We saw little sign of elk during our trek as they were still in the high country, and their behavior has likely changed now that wolves are present. Wolves were re-introduced into Yellowstone Park in 1995. Fourteen wolves from several Canadian packs were released at three locations in the northern range. By 2011 there were at least 100 wolves in 10 packs in the park and many packs in neighboring habitat such as the Taylor Fork. Today they are no longer listed as threatened in Montana and are actively hunted. One of the biggest hunting controversies involves hunting immediately adjacent to Yellowstone Park where Park wolves, who are habituated to people, are often shot as soon as they walk across the invisible park boundary. A reasonable compromise would be to establish a no-hunting buffer zone around the Park so that wolves who live primarily within the Park will not be killed within their normal territories.
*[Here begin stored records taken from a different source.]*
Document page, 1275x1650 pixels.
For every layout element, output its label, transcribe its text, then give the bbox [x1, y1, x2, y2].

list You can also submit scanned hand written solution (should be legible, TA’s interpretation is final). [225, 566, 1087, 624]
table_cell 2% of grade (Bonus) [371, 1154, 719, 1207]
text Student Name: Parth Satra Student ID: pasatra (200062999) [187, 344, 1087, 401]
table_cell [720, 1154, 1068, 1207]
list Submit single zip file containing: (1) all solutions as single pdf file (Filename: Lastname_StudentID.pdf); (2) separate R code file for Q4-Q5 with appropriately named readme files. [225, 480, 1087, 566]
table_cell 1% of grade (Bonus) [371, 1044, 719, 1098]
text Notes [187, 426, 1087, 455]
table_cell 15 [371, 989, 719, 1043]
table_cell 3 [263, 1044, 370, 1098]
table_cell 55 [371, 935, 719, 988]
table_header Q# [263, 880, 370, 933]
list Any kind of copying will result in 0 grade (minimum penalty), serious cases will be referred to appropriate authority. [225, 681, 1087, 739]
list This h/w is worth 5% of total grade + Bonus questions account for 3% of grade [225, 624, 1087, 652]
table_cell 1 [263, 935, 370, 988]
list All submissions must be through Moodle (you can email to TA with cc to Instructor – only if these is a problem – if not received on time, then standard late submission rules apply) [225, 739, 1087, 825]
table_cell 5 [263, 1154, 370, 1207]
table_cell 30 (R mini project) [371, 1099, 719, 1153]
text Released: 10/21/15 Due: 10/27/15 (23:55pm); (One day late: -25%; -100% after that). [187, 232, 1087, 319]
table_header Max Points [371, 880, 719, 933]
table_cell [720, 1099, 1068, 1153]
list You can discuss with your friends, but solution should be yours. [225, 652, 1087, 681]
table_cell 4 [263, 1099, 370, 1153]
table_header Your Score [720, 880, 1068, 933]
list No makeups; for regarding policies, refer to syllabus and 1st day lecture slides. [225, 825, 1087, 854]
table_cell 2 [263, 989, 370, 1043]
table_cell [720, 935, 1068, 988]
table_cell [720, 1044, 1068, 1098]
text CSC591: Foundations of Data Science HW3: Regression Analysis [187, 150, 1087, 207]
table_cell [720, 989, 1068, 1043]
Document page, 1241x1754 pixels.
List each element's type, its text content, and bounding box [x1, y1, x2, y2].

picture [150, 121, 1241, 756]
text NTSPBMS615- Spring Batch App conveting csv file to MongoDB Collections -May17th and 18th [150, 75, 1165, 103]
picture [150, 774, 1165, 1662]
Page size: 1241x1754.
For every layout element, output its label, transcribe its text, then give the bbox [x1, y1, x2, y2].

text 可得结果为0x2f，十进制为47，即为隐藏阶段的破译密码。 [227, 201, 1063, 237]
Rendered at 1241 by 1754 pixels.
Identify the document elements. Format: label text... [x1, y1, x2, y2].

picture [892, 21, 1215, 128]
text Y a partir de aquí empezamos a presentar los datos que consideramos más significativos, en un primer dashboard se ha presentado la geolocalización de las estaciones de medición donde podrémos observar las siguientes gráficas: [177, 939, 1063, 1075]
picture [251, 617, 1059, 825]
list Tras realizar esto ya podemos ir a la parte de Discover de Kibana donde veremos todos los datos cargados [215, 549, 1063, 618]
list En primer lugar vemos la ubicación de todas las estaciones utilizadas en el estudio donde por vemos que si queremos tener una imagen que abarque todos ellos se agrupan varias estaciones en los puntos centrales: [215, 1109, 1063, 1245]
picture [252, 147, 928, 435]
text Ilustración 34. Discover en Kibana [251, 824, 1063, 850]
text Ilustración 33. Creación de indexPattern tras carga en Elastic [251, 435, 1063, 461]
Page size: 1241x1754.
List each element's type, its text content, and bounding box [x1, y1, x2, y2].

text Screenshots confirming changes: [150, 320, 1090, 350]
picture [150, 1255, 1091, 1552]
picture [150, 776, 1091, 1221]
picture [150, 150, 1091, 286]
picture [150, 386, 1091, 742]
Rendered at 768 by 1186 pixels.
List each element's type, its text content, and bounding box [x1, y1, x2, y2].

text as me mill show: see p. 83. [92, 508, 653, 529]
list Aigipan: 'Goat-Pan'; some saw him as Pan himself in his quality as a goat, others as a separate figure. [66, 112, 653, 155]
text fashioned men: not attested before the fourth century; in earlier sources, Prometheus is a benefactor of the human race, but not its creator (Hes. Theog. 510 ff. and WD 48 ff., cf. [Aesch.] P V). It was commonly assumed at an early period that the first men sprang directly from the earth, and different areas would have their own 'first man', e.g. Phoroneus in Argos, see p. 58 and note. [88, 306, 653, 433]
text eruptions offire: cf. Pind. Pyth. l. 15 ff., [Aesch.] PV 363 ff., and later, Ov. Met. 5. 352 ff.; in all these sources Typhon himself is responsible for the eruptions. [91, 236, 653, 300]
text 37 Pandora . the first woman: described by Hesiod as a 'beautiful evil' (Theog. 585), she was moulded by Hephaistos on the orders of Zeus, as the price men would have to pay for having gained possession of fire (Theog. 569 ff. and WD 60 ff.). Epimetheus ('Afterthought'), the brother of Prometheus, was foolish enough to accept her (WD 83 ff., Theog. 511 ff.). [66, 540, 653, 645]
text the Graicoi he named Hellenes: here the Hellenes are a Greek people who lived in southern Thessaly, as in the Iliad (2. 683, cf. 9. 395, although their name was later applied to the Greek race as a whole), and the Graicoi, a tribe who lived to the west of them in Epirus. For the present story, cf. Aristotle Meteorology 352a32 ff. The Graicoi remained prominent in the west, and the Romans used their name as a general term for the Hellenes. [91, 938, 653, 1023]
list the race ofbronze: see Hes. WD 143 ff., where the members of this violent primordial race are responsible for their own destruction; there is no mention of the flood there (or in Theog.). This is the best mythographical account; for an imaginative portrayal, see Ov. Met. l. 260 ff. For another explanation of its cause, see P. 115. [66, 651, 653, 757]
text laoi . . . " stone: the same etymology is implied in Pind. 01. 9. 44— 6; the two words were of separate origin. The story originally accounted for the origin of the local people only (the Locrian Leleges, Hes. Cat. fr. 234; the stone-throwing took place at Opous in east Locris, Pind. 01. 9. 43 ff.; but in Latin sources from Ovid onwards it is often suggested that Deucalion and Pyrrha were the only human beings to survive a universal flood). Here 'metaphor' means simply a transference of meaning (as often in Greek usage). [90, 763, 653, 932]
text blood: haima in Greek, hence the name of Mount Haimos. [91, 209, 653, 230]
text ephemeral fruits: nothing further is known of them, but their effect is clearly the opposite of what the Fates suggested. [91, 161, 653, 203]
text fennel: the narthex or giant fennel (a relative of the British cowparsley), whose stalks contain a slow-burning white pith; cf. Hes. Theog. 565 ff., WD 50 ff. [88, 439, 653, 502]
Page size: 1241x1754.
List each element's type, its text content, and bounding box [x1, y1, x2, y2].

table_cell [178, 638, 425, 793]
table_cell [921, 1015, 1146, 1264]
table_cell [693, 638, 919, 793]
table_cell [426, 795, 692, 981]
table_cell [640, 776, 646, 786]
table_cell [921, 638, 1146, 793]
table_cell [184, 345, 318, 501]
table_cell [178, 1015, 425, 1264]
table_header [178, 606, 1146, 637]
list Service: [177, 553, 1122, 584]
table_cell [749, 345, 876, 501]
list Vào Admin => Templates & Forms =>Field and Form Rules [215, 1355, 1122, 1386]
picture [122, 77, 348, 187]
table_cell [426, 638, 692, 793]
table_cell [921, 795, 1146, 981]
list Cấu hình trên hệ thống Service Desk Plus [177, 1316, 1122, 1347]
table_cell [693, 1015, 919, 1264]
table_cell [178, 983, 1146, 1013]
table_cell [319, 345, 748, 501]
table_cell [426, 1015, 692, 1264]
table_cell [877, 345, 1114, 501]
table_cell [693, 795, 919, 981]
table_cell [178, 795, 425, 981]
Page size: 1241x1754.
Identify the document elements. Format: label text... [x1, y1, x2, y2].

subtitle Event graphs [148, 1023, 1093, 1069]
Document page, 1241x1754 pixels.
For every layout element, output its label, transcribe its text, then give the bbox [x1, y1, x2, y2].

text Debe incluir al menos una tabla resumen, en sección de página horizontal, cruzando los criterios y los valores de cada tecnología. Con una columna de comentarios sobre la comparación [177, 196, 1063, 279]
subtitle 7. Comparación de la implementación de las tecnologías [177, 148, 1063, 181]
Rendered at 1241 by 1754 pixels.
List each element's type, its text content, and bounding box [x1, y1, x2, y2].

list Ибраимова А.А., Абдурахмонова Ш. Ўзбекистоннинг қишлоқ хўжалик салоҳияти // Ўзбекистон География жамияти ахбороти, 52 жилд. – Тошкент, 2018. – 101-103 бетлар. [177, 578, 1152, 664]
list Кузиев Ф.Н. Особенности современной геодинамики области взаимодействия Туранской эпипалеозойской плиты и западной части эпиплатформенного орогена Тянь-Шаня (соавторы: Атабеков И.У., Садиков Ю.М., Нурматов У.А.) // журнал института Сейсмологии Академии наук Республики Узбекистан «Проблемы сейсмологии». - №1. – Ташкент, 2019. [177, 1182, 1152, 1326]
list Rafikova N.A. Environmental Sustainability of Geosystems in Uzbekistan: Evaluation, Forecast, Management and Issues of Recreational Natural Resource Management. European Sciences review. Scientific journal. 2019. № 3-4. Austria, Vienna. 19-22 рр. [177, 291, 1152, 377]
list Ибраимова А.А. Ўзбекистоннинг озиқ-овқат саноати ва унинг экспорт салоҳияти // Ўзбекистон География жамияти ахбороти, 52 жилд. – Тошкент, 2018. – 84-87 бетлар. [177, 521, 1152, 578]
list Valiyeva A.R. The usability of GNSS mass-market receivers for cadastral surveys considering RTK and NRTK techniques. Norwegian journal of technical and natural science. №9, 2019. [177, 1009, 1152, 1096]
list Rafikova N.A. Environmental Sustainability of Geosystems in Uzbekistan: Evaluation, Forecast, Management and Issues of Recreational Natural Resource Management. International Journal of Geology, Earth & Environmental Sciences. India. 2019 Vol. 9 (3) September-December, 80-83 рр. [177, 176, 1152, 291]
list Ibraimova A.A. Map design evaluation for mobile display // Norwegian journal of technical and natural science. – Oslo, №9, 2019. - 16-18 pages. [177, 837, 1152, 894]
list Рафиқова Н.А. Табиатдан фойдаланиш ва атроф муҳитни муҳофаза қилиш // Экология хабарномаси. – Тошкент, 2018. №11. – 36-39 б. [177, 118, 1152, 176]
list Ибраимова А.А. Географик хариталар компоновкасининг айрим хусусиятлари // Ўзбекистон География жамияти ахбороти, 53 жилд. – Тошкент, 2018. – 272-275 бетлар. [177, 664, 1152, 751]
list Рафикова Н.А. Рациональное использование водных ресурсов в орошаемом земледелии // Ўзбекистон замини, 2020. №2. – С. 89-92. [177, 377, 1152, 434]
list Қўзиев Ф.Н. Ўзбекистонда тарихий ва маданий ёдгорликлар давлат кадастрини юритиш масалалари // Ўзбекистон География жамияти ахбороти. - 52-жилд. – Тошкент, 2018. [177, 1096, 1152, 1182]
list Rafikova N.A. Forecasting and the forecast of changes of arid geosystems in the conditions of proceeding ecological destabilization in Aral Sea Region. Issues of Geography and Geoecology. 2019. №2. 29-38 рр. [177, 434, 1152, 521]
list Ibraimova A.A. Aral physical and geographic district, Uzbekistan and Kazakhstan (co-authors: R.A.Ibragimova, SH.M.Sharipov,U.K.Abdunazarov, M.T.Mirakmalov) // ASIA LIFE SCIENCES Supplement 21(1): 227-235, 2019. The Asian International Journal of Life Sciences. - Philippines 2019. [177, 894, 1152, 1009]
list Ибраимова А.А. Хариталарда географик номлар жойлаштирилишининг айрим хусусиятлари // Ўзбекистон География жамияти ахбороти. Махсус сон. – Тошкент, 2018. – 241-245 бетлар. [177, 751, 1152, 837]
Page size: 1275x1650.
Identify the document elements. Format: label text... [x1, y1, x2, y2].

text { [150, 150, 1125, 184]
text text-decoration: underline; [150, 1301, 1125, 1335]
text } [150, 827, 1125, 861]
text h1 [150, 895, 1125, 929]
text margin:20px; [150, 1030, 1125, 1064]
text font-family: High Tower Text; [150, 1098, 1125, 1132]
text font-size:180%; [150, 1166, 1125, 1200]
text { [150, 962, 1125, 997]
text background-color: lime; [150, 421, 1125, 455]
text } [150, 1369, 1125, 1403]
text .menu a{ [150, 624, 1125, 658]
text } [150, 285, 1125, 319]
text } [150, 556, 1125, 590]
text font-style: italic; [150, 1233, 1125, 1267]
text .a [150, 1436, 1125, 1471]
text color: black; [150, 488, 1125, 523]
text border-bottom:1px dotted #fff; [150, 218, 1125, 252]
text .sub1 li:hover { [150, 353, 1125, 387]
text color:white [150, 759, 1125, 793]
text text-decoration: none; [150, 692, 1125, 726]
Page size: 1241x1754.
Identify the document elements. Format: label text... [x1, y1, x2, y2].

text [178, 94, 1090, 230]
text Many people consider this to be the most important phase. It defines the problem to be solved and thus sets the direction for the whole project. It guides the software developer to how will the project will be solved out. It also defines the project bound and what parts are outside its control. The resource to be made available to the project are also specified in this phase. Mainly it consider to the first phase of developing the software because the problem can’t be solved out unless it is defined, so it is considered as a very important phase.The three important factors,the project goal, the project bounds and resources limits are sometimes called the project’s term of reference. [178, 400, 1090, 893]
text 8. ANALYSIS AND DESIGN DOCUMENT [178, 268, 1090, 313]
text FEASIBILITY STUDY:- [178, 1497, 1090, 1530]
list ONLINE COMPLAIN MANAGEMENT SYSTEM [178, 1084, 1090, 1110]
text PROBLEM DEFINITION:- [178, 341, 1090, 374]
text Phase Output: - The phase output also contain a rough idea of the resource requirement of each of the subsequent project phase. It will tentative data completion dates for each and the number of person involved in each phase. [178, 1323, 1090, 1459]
We reached the trailhead at the end of our hike around 2:30, only 2 and a half hours later than planned. This 11.5-mile journey was the longest that Willow, who is 10, had ever hiked. She was convinced that this day would never end, but she finished the hike in fine shape. Rob Ament and Renee Callahan, with the Center for Large Landscape Conservation, had grown tired of waiting and had retired to a coffee shop in Ennis, leaving a note on our car. We joined them there, and John began the next leg of his journey as they drove through the upper Madison River Valley and looked at important corridors across these private lands that connect to the Gravelley and Centennial Mountains to the west. The Craighead Institute has been studying connectivity in the region for over 15 years and is working with local government, landowners, and agencies to maintain habitat in critical corridors for wildlife. Priority areas on private lands are shown on the attached map; our route through the Lee Metcalf is shown with yellow dots.